— REQUIREMENT —
Ignoring every picture, transcribe the data in full as it stands.

— DATA SECTION —
_ _ _
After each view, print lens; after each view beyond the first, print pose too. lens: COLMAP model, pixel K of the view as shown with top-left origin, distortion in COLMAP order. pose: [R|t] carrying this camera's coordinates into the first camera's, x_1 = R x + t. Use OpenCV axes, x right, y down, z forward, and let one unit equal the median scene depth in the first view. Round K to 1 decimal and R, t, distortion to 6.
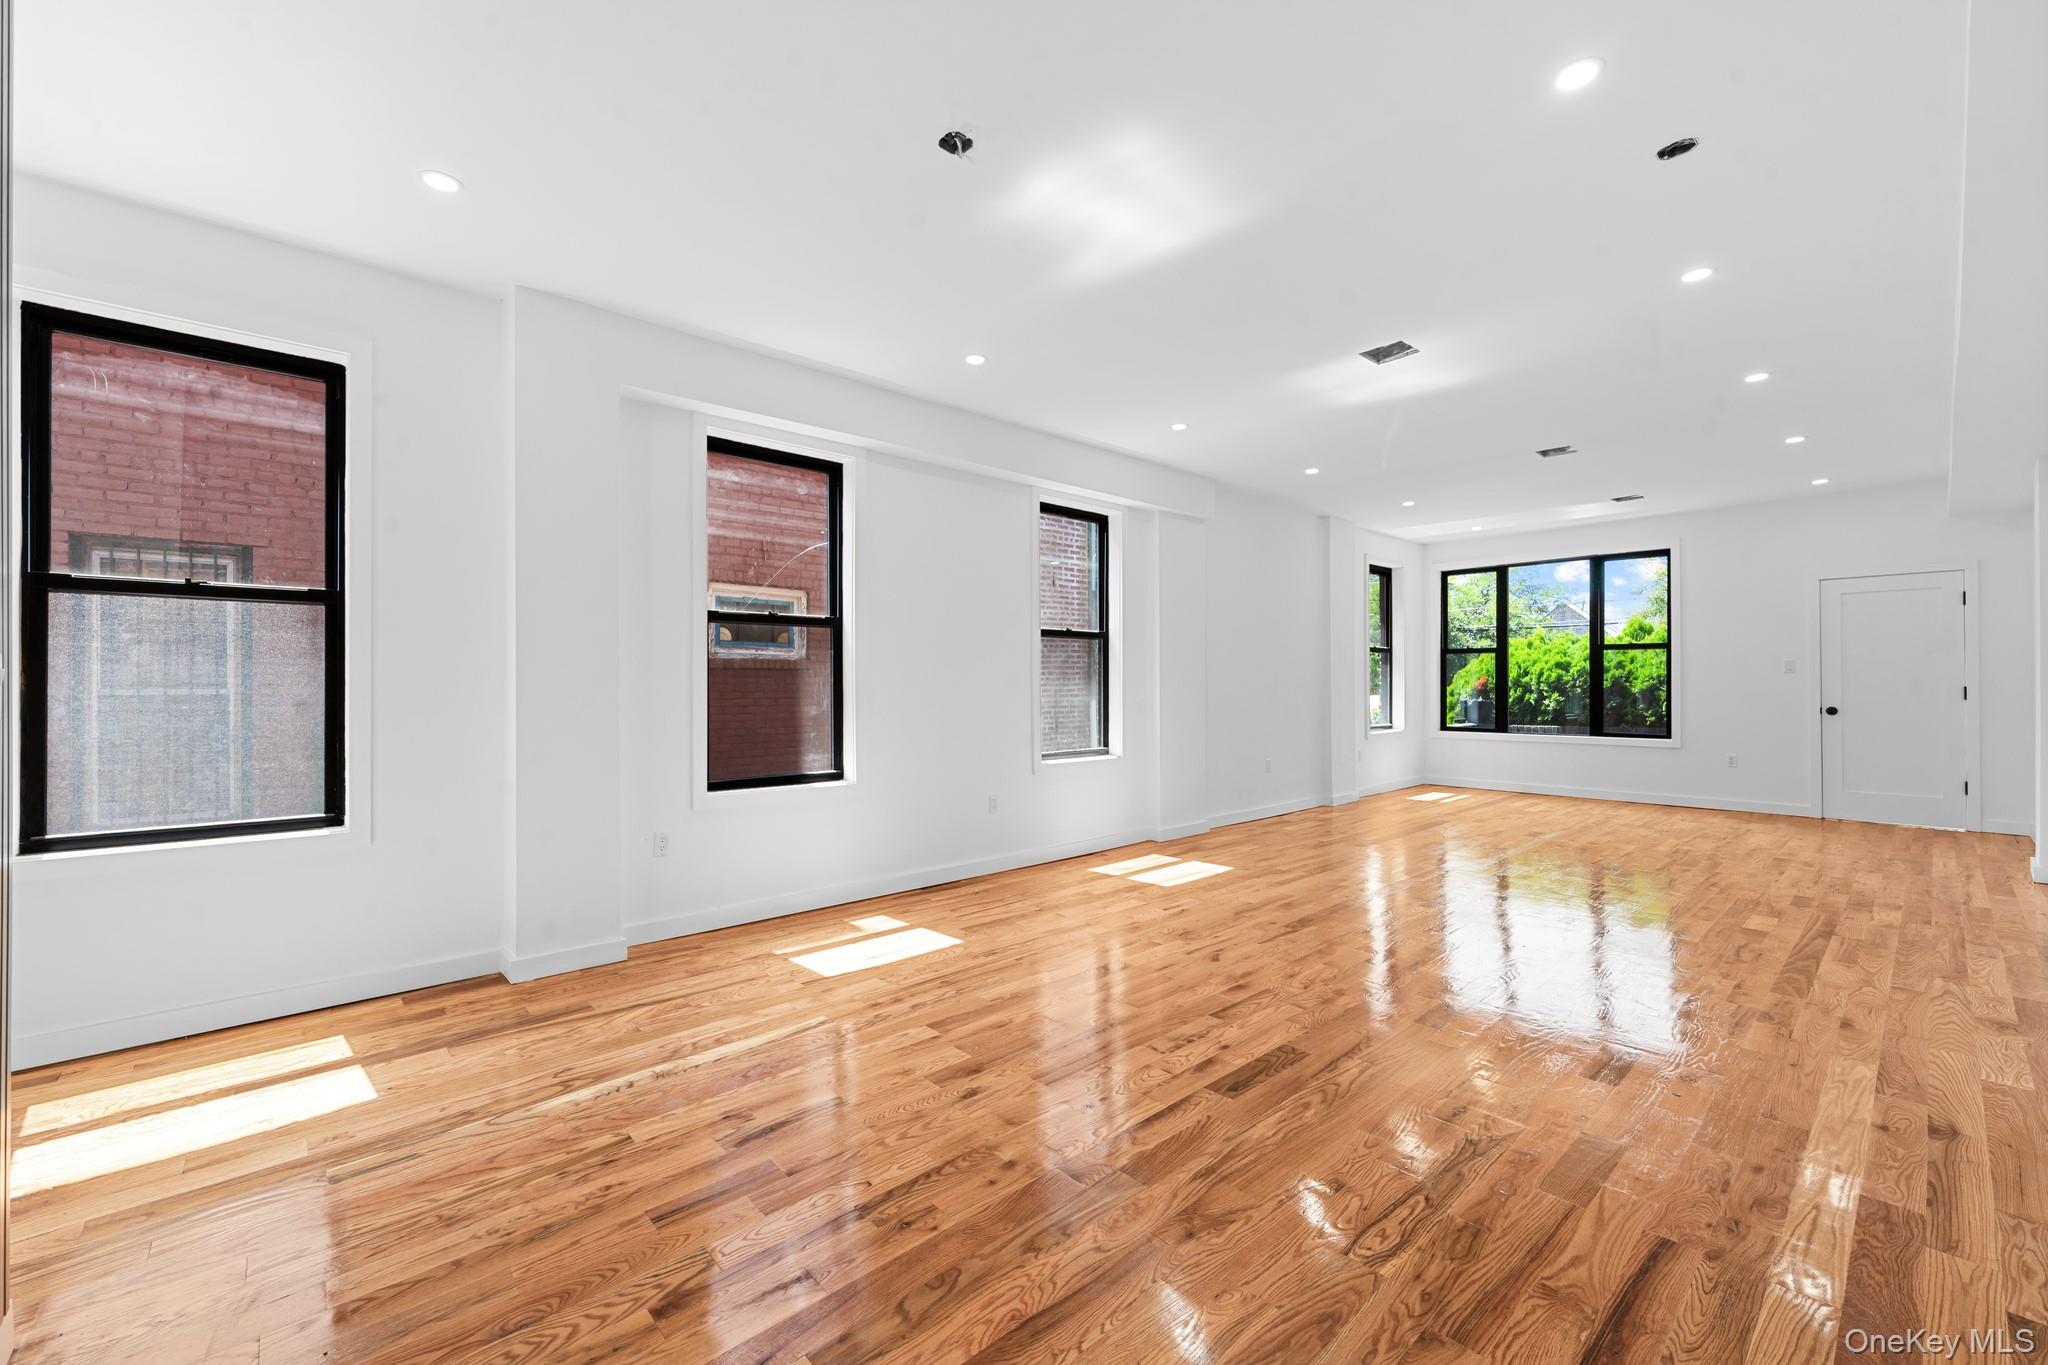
lens RADIAL K [[831.4, 0, 1015.1], [0, 831.4, 690.6], [0, 0, 1]] dist [-0.001074, 0.000264]
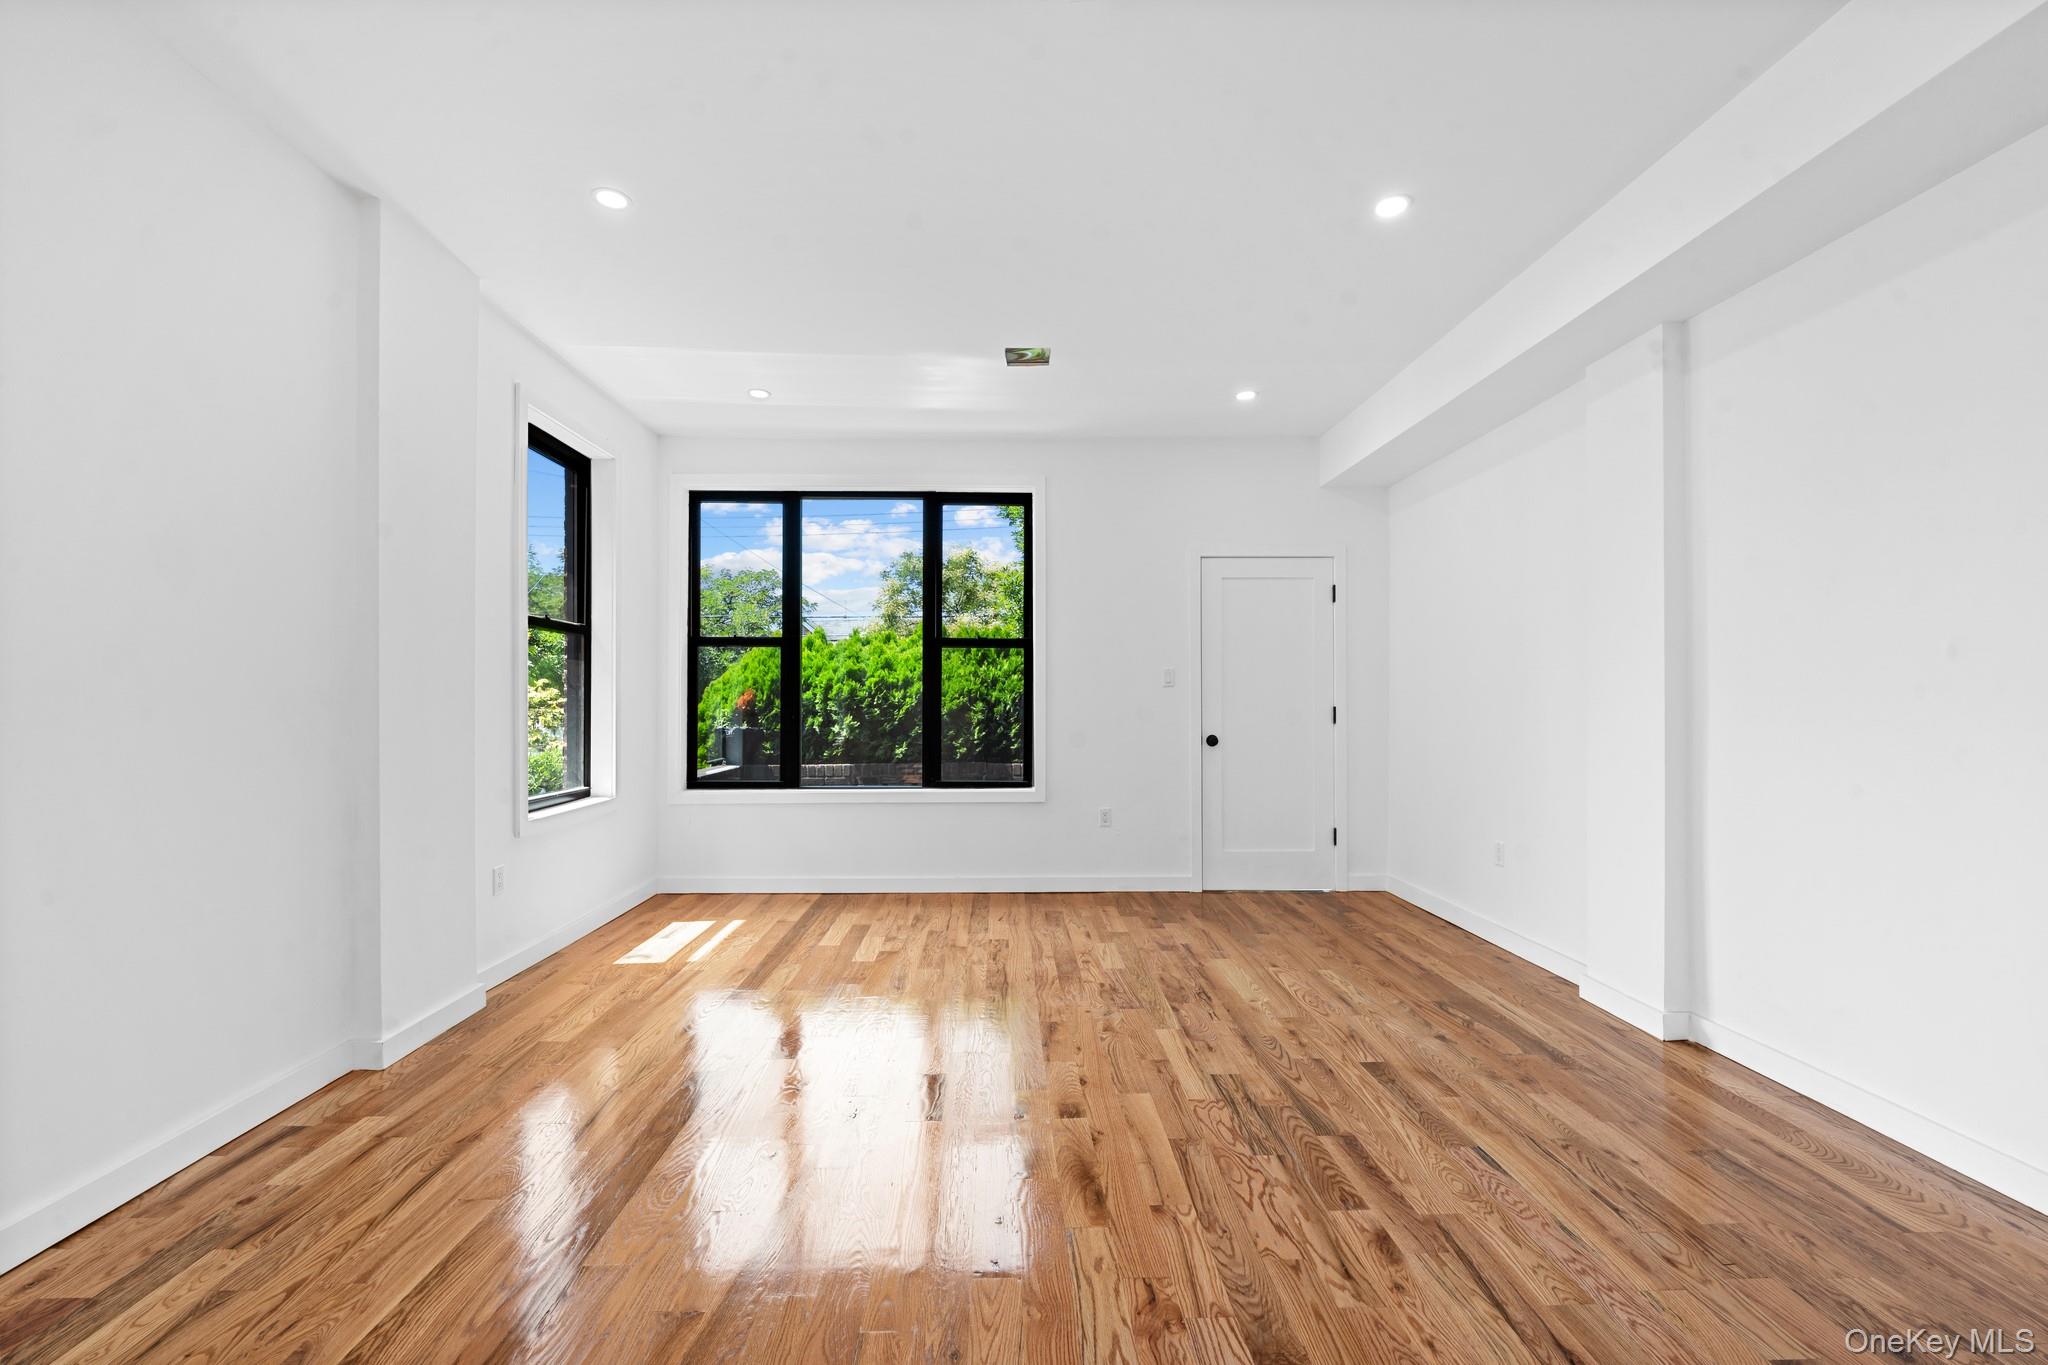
lens RADIAL K [[831.4, 0, 1015.1], [0, 831.4, 690.6], [0, 0, 1]] dist [-0.001074, 0.000264]
pose [[0.655228, 0.013678, 0.755307, 0.247300], [0.002801, 0.999785, -0.020535, -0.003347], [-0.755426, 0.015571, 0.655049, 0.492334]]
_ _ _
— WRITTEN ANSWER —
After each view, print lens; after each view beyond the first, print pose too. lens: COLMAP model, pixel K of the view as shown with top-left origin, distortion in COLMAP order. pose: [R|t] carrying this camera's coordinates into the first camera's, x_1 = R x + t. Use OpenCV axes, x right, y down, z forward, and let one unit equal the median scene depth in the first view. Round K to 1 decimal and R, t, distortion to 6.
lens RADIAL K [[831.4, 0, 1015.1], [0, 831.4, 690.6], [0, 0, 1]] dist [-0.001074, 0.000264]
lens RADIAL K [[831.4, 0, 1015.1], [0, 831.4, 690.6], [0, 0, 1]] dist [-0.001074, 0.000264]
pose [[0.655228, 0.013678, 0.755307, 0.247300], [0.002801, 0.999785, -0.020535, -0.003347], [-0.755426, 0.015571, 0.655049, 0.492334]]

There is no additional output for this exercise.